Of course, these options are only possibilities; the outcome of a process as large and complex as the American political system is impossible to predict precisely. But until the status quo becomes significantly unattractive to a larger number of voters, proposals of the scope of the Clinton plan that seek to achieve major coverage expansions and cost control, all in one bill, are unlikely to become law. As was the case in 1993, a radical transformation of health care in the United States will likely have to wait.

Acknowledgments

We would like to thank Laura Carstensen and the Stanford Center on Longevity for financial support. Daniel P. Kessler also gratefully acknowledges support from the National Institutes on Aging through the National Bureau of Economic Research. Any errors or misstatements are ours alone.

Footnotes

1Rules in the Senate make certain legislation exempt from the use of the filibuster — for example, fast-track trade negotiation and reconciliation budgets. We discuss the significance of these exceptions below.

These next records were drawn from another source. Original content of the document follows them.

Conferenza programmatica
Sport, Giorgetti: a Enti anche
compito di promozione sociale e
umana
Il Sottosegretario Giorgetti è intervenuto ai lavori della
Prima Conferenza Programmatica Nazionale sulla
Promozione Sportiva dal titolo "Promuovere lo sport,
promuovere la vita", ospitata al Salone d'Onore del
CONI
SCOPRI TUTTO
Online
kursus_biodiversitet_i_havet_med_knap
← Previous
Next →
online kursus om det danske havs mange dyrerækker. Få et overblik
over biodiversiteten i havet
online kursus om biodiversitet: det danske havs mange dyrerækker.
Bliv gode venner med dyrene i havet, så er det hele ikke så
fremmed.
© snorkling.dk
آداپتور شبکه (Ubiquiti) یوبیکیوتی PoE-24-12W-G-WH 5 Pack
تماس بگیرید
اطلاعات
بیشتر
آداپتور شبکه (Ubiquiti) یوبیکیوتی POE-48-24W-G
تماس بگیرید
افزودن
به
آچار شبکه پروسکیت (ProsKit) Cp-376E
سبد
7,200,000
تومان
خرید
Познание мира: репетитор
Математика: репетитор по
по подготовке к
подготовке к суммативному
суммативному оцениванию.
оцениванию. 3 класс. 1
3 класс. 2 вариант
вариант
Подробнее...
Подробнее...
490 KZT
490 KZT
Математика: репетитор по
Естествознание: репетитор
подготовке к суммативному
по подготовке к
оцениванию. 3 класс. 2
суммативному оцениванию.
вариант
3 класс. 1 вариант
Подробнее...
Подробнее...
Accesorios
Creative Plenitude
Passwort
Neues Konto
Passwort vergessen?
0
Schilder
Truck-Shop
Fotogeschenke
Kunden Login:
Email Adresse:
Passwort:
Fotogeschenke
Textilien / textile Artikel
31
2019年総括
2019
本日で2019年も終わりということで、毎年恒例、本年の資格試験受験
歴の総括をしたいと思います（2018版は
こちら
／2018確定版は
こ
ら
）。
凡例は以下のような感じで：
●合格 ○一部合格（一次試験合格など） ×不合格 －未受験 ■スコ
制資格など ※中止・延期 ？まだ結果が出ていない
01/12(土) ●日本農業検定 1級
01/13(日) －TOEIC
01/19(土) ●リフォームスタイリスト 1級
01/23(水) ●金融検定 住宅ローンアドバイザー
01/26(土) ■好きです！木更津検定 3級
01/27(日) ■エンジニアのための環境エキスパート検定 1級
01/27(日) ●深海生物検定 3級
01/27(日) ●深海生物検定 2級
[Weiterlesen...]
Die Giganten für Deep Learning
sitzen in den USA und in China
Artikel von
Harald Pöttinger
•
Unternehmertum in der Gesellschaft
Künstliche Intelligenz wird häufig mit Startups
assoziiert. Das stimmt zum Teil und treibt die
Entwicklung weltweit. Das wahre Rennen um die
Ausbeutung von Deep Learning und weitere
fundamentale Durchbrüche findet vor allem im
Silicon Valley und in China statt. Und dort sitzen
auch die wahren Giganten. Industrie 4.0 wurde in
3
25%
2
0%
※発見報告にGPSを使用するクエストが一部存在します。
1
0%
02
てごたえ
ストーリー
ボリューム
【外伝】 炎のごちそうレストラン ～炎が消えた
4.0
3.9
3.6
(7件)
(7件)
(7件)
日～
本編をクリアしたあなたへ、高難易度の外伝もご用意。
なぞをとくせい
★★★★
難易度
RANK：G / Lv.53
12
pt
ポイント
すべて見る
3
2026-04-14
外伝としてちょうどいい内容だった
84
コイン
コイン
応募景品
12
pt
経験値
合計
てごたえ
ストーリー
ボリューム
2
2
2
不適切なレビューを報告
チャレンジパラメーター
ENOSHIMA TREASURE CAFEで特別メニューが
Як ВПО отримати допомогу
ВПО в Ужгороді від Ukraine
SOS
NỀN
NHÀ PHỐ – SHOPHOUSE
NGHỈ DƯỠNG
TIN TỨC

2All of the crucial committee members were moderate Democrats from southern or border states. The crucial member on the most important committee was Mike Andrews of Houston, Texas, who ultimately did not vote for the bill in committee, and it was never reported to the floor.

3While the distribution of preferences around the median in 2009 is similar to that in 1993, there are two potentially relevant differences. First, in 1993, about one-third of House Democrats and one-quarter of Senate Democrats were from the South, whereas in 2009 the comparable numbers are one-quarter and about one-tenth. Second, in 1993, many of the Southern Democrats were committee chairs who often voted with the conservative coalition (which no longer exists).